Rencontre avec Jésus-Christ (9)
Spontanément quand nous n'avons pas l'esprit critique, quand nous n'approfondissons pas, nous essayons tous d'expliquer l’incompréhensible par du plus incompréhensible. Je vais vous en donner un exemple. Il vous arrive un malheur. Vous pourriez essayer de l'expliquer par des raisons immédiates, directes. Non, vous dites : « C'est la volonté de Dieu ». Qu'est-ce que c'est que la volonté de Dieu ? Nous n'en savons rien. Nous ne pouvons pas le comprendre. La volonté de Dieu se mérite, elle n'est pas un point de départ, c'est un point d'arrivée. Nous en faisons un point de départ. Nous expliquons ainsi les événements les moins difficiles à comprendre, que nous pourrions expliquer par des raisons simples.
À mon sens, cette phrase « Dieu a fait l'homme à son image » est beaucoup plus importante à prendre en sens inverse : pour découvrir Dieu, il faut d'abord découvrir l'homme. Si Dieu a fait l'homme à son image, c'est que cette image est précisément le chemin par lequel on peut atteindre Dieu. C'est plus le chemin pour atteindre Dieu que par exemple la splendeur de la création dont la Bible parle aussi. Par certains côtés, on peut parler de Dieu à propos de la splendeur de la création si on est poète. Incontestablement, plus la science se développe, moins l'esprit poétique a sa part, et le savant n'est pas spontanément et directement poète. Nous pouvons encore chanter des psaumes d'une certaine manière, quoique je fasse d'extrêmes réserves sur les images qu'ils utilisent, mais, en vérité, ce sont toujours des images qui nous sont tout-à-fait extérieures.
Il nous est très difficile d'atteindre Dieu à travers l'univers extérieur. Le chemin qui nous est proposé maintenant, c'est cette image de Dieu qu'est l'homme. Mais il y a dans la Bible d'autres phrases qui jalonnent les progrès spirituels. Dans l'Évangile, on nous dit que Dieu est intérieur à l'homme. C'est une intériorité qu'on peut prendre sur le plan physique, ce serait déjà un progrès mais ça ne va pas très loin.
On peut comprendre aussi que l’homme est suffisamment profond pour que Dieu puisse y résider. Pas simplement une résidence physique comme on pourrait le concevoir, mais une présence. Il fait sa demeure en prenant le mot «demeure» dans un autre sens que maison. Dieu est présent dans la structure la plus profonde de ce que nous sommes. Nous sommes suffisamment profonds pour que Dieu y soit vraiment présent. Cela montre bien que plus nous nous comprendrons, plus nous entrerons dans le mystère de notre propre réalité, de notre propre être, plus nous serons sur le chemin qui nous conduira à Dieu lui-même.

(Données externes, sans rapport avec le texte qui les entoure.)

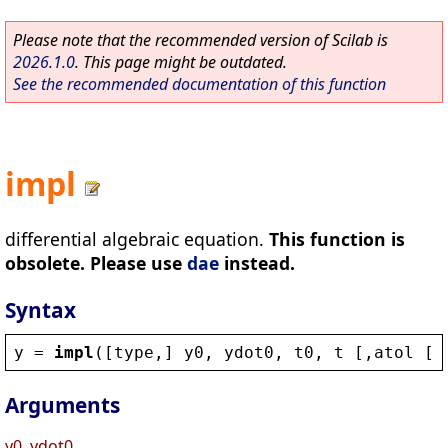
Please note that the recommended version of Scilab is
2026.1.0
. This page might be outdated.
See the recommended documentation of this function
impl
differential algebraic equation.
This function is
obsolete. Please use
dae
instead.
Syntax
y
 = 
impl
([
type
,] 
y0
, 
ydot0
, 
t0
, 
t
 [,
atol
 [,
Arguments
y0, ydot0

St Jean a continué et a achevé à mon sens ce progrès spirituel en disant que Dieu est Amour. Cela veut dire que, pour nous, c'est à travers l'amour que nous découvrirons Dieu. C'est à travers cet amour qui est peut-être la forme la plus totale, le fruit le plus précieux de l'intériorité de l'homme, que Dieu peut être véritablement découvert.

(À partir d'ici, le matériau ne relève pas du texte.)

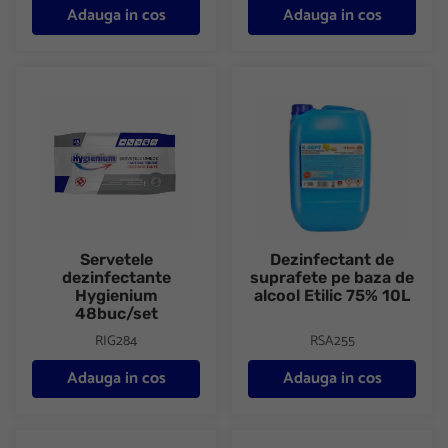
Adauga in cos
Adauga in cos
Servetele dezinfectante Hygienium 48buc/set
Dezinfectant de suprafete pe b
Servetele
Dezinfectant de
dezinfectante
suprafete pe baza de
Hygienium
alcool Etilic 75% 10L
48buc/set
RIG284
RSA255
Adauga in cos
Adauga in cos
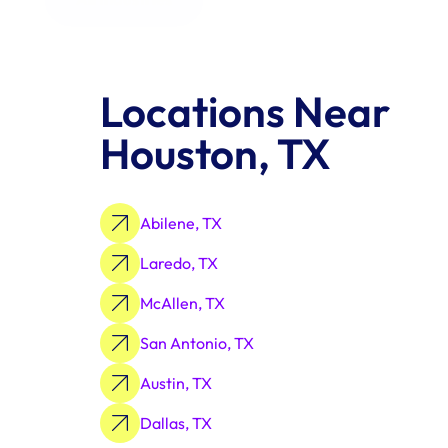
Locations Near 
Houston, TX
Abilene, TX
Laredo, TX
McAllen, TX
San Antonio, TX
Austin, TX
Dallas, TX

Ces trois formules prennent Dieu comme point de départ. Dieu a fait l'homme à son image, Dieu est intérieur à l'homme, Dieu est amour. Inversons-les et elles nous donnent le chemin qui nous permettra, non pas de l'atteindre, mais de nous en approcher. C'est à travers l'homme, non pas du tout l'homme conçu à la manière des scientifiques, mais l'homme que je suis, non pas l'homo faber ou l'homo sapiens, mais l'homme que je suis réellement. L'homme que je suis, ce n'est pas l'homme qui est à côté de moi, c'est moi-même ; le chemin qui est mon chemin, c'est mon propre chemin. C'est en étant, en me découvrant, en me connaissant, en me faisant d'une certaine manière, que je chemine vers Dieu lui-même. Et le chemin que j'ai ainsi à réaliser, c'est mon chemin, ce n'est pas le vôtre. Chacun d'entre nous a son chemin. Ces chemins ont bien quelque chose qui se ressemble mais aucun n'est interchangeable. Dieu est intérieur, Dieu est amour, ces affirmations ne font que confirmer, je dirais, la vigueur de ce que j'essaie de vous expliquer en ce moment. Elles étaient vécues, il y a vingt siècles, mais elles ne pouvaient pas être pensées.